Hoooooo maaaaan
Yes?
I'm retarded. Again.
Houston, we have a problem
where are u?
Houston. That's the problem. I don't know how I got here.
i just threw up in the porta potty. i am in no condition to be guarding anyone's life rite now.
They should try giving mcdonalds to cancer patients because it just cured the worst hangover ive ever had
all I remember is repeatedly winking at the fire marshall while he was counting the people in the bar
I have a completly random but serious question. Can I make a paper mache mold of you ass and turn it into a pinata filled with airplane bottles of liquor? Its for my art class
Call me old-fashioned, but I don't think the words, "Finger my ass" should find their way into casual conversation.
Currently studying Econ, while waiting outside current booty call's residence for him to return from the strip club.

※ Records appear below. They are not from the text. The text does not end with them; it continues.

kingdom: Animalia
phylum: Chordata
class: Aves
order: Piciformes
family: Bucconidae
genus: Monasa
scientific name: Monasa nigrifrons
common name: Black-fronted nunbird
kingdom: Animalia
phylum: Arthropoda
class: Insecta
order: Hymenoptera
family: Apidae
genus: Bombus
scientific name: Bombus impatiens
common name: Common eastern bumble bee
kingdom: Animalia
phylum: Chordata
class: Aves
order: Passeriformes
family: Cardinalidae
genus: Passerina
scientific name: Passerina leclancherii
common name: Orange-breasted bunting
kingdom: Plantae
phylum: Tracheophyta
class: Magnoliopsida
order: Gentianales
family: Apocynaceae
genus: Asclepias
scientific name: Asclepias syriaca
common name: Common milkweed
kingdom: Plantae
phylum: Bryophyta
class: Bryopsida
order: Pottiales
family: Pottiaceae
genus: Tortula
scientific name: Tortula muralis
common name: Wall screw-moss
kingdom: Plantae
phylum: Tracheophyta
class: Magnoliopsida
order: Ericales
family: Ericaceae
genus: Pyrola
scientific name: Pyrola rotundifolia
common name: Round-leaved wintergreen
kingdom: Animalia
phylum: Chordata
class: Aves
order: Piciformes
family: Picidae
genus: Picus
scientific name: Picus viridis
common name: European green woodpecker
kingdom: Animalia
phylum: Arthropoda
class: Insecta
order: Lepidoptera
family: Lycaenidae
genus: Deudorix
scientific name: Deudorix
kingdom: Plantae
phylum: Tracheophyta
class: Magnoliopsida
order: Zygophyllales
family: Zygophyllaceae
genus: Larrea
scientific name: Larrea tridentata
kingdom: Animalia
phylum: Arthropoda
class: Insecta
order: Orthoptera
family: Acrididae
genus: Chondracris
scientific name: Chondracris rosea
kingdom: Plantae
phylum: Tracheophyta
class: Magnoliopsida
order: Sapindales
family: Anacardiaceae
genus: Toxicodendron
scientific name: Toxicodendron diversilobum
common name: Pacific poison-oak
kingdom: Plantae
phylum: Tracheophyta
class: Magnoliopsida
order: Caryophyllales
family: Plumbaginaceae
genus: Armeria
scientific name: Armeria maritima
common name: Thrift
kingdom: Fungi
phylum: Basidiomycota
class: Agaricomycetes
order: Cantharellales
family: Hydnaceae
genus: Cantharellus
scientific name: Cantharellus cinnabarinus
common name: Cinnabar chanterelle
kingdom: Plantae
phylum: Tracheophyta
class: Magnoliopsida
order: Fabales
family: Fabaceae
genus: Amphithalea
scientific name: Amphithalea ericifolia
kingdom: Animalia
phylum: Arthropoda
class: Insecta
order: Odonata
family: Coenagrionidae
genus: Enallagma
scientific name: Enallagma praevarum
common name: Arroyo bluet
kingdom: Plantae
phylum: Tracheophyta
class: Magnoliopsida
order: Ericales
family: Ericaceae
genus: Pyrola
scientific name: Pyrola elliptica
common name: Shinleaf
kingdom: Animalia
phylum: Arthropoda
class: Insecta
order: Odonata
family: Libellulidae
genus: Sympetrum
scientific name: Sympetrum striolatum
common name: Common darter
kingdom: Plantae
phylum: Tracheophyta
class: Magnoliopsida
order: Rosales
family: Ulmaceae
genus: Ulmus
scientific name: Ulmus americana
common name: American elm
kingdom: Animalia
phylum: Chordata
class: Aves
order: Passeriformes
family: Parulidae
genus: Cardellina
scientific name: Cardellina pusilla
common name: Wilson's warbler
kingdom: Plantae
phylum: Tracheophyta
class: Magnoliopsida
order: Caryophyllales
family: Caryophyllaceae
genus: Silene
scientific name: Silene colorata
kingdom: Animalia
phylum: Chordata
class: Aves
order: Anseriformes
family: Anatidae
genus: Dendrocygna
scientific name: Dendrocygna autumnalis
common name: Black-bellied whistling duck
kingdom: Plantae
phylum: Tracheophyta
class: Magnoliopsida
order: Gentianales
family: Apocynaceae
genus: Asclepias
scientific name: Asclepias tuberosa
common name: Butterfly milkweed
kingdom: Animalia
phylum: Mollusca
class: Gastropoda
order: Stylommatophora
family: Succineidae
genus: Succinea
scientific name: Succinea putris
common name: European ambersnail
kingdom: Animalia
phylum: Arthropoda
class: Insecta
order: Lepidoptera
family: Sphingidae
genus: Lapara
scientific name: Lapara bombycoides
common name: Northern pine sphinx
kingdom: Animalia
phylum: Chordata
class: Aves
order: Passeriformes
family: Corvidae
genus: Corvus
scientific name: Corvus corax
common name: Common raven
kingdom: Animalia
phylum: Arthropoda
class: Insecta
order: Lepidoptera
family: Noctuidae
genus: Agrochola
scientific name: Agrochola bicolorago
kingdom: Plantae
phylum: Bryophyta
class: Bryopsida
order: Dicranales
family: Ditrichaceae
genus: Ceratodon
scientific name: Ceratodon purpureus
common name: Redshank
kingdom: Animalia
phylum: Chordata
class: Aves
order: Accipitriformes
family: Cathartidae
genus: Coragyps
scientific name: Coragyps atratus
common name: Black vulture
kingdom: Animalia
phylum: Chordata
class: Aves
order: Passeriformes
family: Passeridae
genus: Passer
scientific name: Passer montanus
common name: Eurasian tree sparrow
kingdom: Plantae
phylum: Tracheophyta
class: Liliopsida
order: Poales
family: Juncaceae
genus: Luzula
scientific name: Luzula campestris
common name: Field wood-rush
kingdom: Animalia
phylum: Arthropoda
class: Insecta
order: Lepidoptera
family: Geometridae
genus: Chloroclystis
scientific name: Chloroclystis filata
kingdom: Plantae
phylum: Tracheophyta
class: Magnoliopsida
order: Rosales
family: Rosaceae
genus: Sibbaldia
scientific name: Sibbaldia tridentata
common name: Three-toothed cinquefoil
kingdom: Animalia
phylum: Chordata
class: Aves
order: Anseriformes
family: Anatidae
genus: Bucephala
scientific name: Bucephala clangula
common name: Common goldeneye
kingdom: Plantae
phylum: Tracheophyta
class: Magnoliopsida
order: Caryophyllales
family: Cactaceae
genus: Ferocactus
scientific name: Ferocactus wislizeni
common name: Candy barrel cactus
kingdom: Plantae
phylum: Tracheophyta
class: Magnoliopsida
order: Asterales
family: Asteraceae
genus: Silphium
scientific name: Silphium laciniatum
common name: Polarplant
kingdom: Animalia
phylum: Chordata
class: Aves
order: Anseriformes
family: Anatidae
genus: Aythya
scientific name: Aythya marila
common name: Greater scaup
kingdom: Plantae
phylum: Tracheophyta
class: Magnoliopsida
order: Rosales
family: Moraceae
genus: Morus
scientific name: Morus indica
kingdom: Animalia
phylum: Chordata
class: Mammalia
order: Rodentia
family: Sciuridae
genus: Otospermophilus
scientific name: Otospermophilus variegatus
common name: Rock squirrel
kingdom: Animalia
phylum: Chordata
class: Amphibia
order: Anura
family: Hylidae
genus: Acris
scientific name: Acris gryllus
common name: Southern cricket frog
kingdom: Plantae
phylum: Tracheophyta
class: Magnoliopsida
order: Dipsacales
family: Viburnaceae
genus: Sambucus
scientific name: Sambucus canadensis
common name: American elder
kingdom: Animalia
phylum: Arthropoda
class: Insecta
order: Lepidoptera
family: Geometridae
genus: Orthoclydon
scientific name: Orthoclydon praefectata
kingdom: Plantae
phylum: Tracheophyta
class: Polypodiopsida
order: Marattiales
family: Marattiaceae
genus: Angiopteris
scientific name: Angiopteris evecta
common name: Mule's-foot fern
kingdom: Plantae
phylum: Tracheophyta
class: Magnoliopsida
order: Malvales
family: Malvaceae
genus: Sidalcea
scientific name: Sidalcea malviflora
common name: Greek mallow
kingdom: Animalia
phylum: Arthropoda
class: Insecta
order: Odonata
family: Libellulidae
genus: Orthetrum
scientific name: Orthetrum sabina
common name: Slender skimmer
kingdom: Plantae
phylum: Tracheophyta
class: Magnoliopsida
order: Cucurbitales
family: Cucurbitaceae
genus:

This is your fault.
I think Saturday night will always be a mystery to me, except for buying an excessive amount of birthday shots for everyone and yelling BIRTHDAY SHOTS before every shot.
At some point he mentioned fried rice and take out... I don't think we know how sexting works
Well.. If you trust a test that only costs a dollar, I'm not pregnant
I want a shirt that says, "I'm sorry for the things I said when it was Taco Tuesday"
Every time I start to trust vodka, it does this to me.
Ok so I'm not gonna ignore the fact that you had sex on a frat basement floor and spent the last 4 years wondering how you got HPV
he just kept biting everyone and singing hilary duff songs. i can't even bring him to a gas station.